Quiz items based on charts:
[Start of Attachment]
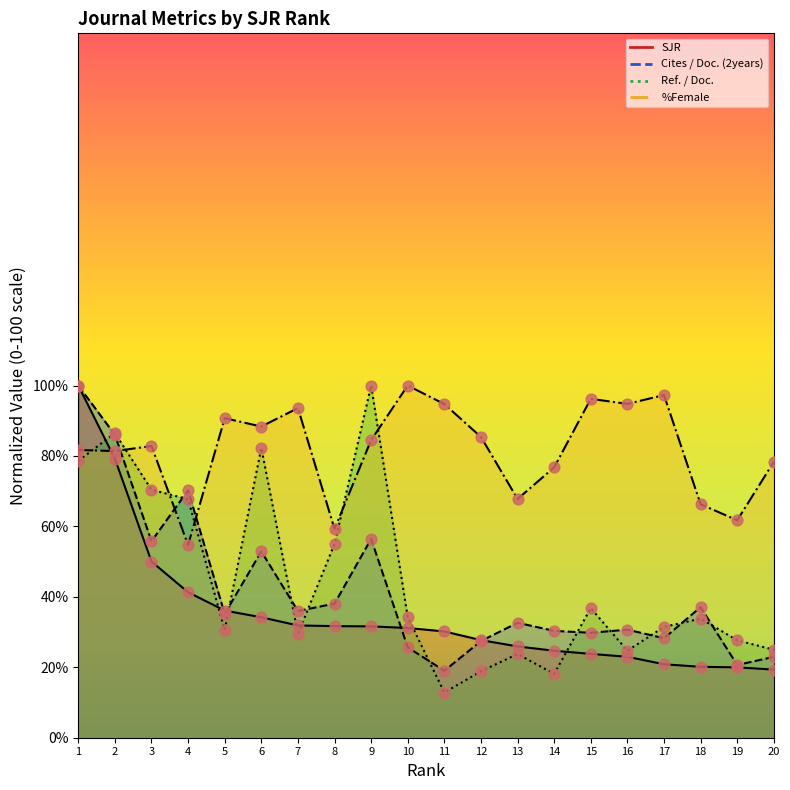

Is the value of %Female at 17 greater than the value of Ref. / Doc. at 16?

Yes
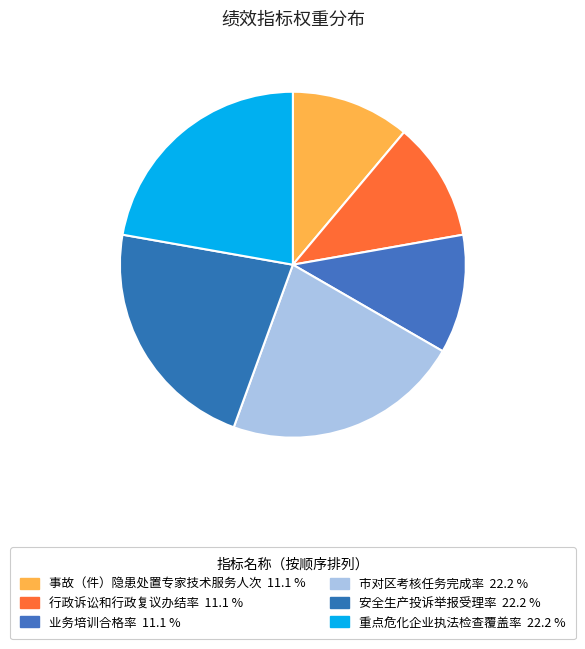

How many segments does this pie chart have?

6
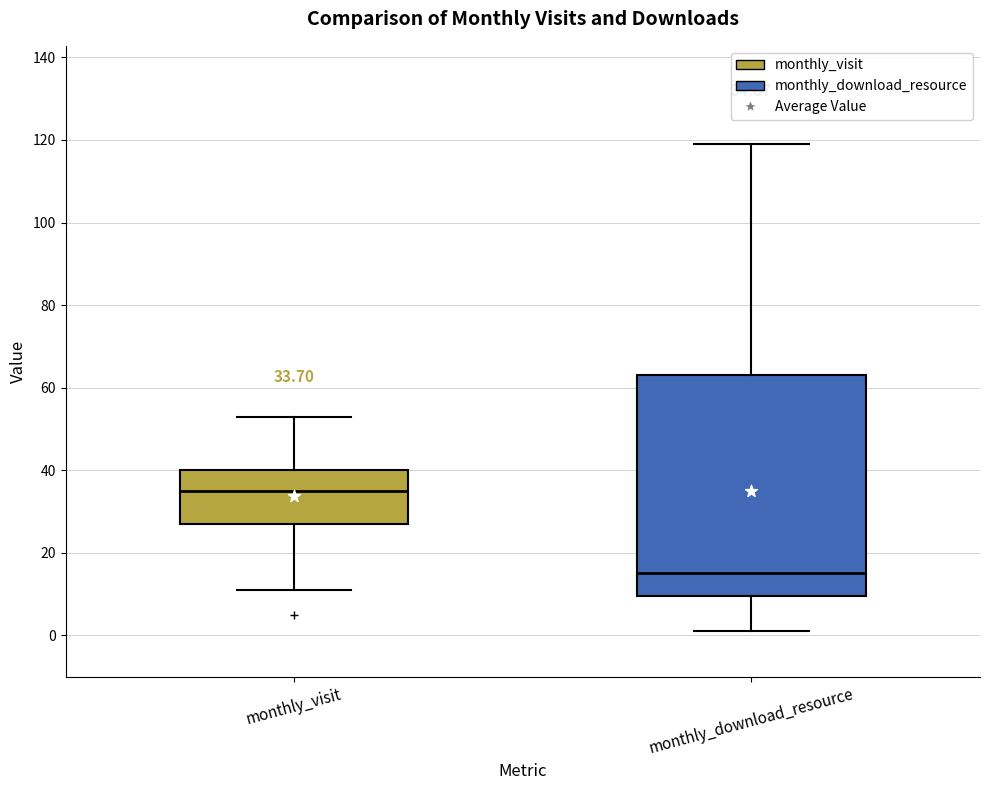

Which box's median line is the highest?

monthly_visit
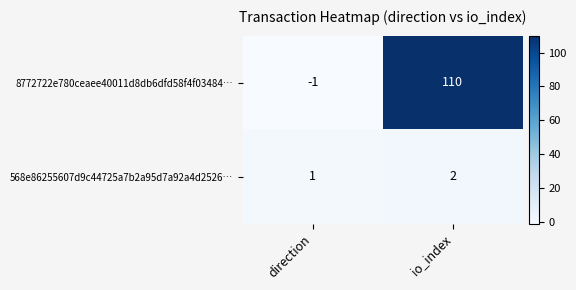

The value of 8772722e780ceaee40011d8db6dfd58f4f03484… at direction is -2. True or false?

False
[End of Attachment]
WORK ITEM >>
Can you echo the listing above word for word, leaving out the pictures?

WRITTEN SOLUTION >>
Is the value of %Female at 17 greater than the value of Ref. / Doc. at 16?

Yes

How many segments does this pie chart have?

6

Which box's median line is the highest?

monthly_visit

The value of 8772722e780ceaee40011d8db6dfd58f4f03484… at direction is -2. True or false?

False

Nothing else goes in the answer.